Pair in court over murder of Northern Ireland prison officer David Black

 

Two men have appeared in courts on both sides of the Irish border in connection with the murder of a prison officer in Northern Ireland.

One defendant was accused of obtaining and bringing a car from the Irish Republic which was linked to the shooting dead of David Black, 52, on the M1 motorway in Co Armagh on 1 November.

The second man was separately charged in Dublin with IRA membership.

Dissident republicans claimed responsibility for killing the father-of-two as he drove to work at Maghaberry high security prison, near Lisburn, Co Antrim.

Damien Joseph McLaughlin, 36, was allegedly linked by CCTV evidence and a registration plate trace by Irish police to a Toyota Camry moved north from the Irish Republic, Lisburn Magistrates' Court heard. That happened the day before a car with the same registration mark and make was used in the high speed shooting.

Detectives believe they know where and approximately when the vehicle was moved, it was claimed in court.

McLaughlin was accused of obtaining the car at Carrigallen, Co Leitrim, and bringing it to Northern Ireland.

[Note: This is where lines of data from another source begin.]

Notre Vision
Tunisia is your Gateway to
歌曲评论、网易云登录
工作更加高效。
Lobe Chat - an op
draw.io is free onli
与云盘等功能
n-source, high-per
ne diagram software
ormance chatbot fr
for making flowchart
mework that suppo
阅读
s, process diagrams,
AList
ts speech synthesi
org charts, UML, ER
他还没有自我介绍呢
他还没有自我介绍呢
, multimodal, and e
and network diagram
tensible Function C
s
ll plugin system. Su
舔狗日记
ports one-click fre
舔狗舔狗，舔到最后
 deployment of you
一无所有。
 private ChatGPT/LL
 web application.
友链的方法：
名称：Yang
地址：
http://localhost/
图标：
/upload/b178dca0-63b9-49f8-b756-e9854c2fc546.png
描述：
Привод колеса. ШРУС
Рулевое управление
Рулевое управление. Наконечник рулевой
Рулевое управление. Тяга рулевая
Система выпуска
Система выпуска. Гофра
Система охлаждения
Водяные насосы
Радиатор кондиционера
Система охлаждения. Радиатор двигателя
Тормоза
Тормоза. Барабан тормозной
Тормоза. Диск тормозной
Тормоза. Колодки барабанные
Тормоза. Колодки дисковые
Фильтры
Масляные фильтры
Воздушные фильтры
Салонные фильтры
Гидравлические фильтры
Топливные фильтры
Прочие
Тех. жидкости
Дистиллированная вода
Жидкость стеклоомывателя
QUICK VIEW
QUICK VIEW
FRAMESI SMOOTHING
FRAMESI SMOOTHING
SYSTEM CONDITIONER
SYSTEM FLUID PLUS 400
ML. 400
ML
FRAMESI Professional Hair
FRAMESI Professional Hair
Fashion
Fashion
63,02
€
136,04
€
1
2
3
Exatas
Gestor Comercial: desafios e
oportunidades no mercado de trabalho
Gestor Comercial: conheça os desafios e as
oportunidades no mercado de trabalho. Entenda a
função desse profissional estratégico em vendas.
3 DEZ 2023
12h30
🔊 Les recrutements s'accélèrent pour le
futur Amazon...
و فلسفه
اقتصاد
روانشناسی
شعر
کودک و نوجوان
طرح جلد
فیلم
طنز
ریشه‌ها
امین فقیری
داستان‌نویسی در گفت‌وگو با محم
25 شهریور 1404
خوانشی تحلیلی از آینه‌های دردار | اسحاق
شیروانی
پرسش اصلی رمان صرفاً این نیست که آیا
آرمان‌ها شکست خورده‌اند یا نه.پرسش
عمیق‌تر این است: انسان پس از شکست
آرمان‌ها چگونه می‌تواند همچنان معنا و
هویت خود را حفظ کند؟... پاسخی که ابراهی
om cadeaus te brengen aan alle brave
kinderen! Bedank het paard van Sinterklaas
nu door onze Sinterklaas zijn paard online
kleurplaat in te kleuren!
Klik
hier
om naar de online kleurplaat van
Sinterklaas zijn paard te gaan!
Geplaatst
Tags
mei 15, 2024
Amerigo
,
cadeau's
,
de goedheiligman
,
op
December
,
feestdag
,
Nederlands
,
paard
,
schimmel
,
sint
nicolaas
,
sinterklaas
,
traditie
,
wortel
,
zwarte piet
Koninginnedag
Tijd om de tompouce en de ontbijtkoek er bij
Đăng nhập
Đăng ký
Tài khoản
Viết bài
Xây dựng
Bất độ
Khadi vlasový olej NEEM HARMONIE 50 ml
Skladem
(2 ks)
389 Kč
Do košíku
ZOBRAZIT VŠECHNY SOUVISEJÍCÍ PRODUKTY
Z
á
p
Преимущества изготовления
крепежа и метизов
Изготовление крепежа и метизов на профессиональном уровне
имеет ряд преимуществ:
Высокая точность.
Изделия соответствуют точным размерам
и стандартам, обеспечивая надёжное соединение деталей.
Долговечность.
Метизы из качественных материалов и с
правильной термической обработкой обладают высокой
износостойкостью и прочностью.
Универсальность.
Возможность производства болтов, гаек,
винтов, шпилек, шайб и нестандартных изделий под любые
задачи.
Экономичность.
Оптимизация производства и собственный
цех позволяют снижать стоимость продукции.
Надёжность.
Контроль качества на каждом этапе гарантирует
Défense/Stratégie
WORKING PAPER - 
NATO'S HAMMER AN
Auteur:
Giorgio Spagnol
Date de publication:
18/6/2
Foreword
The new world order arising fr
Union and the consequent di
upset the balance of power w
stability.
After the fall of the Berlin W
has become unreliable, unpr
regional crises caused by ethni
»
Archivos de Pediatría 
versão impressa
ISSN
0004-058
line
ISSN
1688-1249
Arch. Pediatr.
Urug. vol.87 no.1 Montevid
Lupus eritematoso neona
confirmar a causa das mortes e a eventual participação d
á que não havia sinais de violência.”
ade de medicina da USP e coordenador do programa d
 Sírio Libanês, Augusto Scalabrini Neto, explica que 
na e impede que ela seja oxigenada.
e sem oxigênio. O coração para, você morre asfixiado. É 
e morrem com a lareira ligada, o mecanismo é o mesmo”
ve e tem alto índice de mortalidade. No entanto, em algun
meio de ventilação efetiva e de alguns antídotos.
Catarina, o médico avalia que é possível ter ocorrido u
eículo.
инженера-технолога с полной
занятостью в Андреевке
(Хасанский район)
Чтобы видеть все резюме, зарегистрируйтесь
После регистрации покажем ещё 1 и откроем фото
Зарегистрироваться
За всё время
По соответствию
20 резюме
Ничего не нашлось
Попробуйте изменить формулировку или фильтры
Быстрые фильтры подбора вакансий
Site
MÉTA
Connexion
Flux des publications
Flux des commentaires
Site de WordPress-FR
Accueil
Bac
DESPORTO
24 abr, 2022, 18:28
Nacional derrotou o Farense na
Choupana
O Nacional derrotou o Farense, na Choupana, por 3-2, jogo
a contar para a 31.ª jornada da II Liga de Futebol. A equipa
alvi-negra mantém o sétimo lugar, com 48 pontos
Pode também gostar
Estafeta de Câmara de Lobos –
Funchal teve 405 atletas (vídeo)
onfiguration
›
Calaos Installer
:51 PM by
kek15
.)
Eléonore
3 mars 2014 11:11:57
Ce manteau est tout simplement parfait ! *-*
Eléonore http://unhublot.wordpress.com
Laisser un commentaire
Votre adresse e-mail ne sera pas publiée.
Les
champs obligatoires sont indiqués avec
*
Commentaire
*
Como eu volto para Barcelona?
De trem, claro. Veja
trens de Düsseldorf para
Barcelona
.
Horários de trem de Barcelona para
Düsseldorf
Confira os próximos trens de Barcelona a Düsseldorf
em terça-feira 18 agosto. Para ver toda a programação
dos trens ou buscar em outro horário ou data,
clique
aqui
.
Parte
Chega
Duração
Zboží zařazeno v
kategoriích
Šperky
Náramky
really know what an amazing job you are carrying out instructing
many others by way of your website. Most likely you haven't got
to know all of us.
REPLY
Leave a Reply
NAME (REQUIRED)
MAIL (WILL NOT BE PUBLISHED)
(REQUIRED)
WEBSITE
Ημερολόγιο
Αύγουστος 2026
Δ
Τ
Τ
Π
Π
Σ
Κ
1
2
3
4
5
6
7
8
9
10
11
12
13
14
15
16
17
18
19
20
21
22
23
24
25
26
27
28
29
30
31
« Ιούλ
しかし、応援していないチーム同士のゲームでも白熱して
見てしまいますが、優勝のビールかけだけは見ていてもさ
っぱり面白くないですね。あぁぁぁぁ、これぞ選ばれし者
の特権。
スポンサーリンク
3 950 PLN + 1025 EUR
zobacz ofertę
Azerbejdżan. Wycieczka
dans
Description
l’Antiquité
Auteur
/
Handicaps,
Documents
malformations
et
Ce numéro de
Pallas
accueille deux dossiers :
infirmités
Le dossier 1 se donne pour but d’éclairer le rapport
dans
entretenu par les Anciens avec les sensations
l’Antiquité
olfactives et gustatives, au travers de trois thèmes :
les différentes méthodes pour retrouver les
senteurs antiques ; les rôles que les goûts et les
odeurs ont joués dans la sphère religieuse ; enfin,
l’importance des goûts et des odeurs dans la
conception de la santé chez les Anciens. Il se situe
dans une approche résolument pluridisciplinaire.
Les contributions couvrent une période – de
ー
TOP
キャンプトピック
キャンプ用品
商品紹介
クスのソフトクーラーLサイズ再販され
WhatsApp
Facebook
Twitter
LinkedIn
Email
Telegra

An investigating officer from the Police Service of Northern Ireland (PSNI) told Lisburn Magistrates' Court: "We believe we will be able to prove that the car was moved from there (Carigallen) shortly after Mr McLaughlin was in Carrigallen and it was taken straight to Northern Ireland towards the Craigavon area."

Mr Black, from Cookstown,Co Tyrone, was shot dead close to Craigavon on the M1 motorway. He was the first prison officer killed in Northern Ireland for 20 years.

His young son Kyle, who spoke movingly at his funeral last month, looked on from a packed public gallery in the Lisburn courtroom amid a heavy security presence.

The PSNI officer today said evidence to support the terrorism charge was with Irish police and would be sent to Northern Ireland as soon as possible.

He said the Toyota, which was acquired in Dublin, was identified burned out in Craigavon after the killing.

"Gardai were able to trace the registration, they have conducted very extensive inquiries and been able to inform us where it moved and approximately what times it moved," he said.

"The car was moved out of Carrigallen late on the 31st of October and on that date we believe we have CCTV provided by the Garda that places Mr McLaughlin in Carrigallen."

The detective said investigations were at an early stage and police needed to encourage more witnesses to come forward north and south of the Irish border.

"The Garda Siochana believe that they have evidence sufficient and that will come to us in due course," he said.

McLaughlin from Kilmascally Road, Dungannon, Co Tyrone, was dressed in a white top and jeans and flanked by prison officers as he stood throughout the brief hearing while half a dozen police officers kept watch in the crowded courtroom.

A crowd of supporters in the public gallery applauded McLaughlin as he was led away.

His lawyer Peter Corrigan said the evidence should have been before the court before the suspect was charged.

District Judge Rosemary Watters said she was prepared to accept the Garda will bring the evidence forward in due course. She remanded him in custody to reappear via video-link at Craigavon Magistrates' Court, Co.Armagh on 4 January.

Meanwhile at Dublin's non-jury Special Criminal Court Vincent Banks, 44, from the Smithfield Gate apartments in the city was charged with IRA membership on 18 December. He was also accused of withholding information since 10 October relating to Mr Black's murder.

Detective Sergeant Marilyn Brosnan told the Dublin court that when Banks was charged at Ballymun Garda station in Dublin this morning he replied: "Not at this time."

When he was later handed a copy of the charge sheet in the courts complex, he said: "I don't believe so."

Mr Justice Paul Butler remanded Banks in custody until tomorrow when a bail application will be heard.

A 31-year-old woman arrested with Banks in Dublin has been released without charge.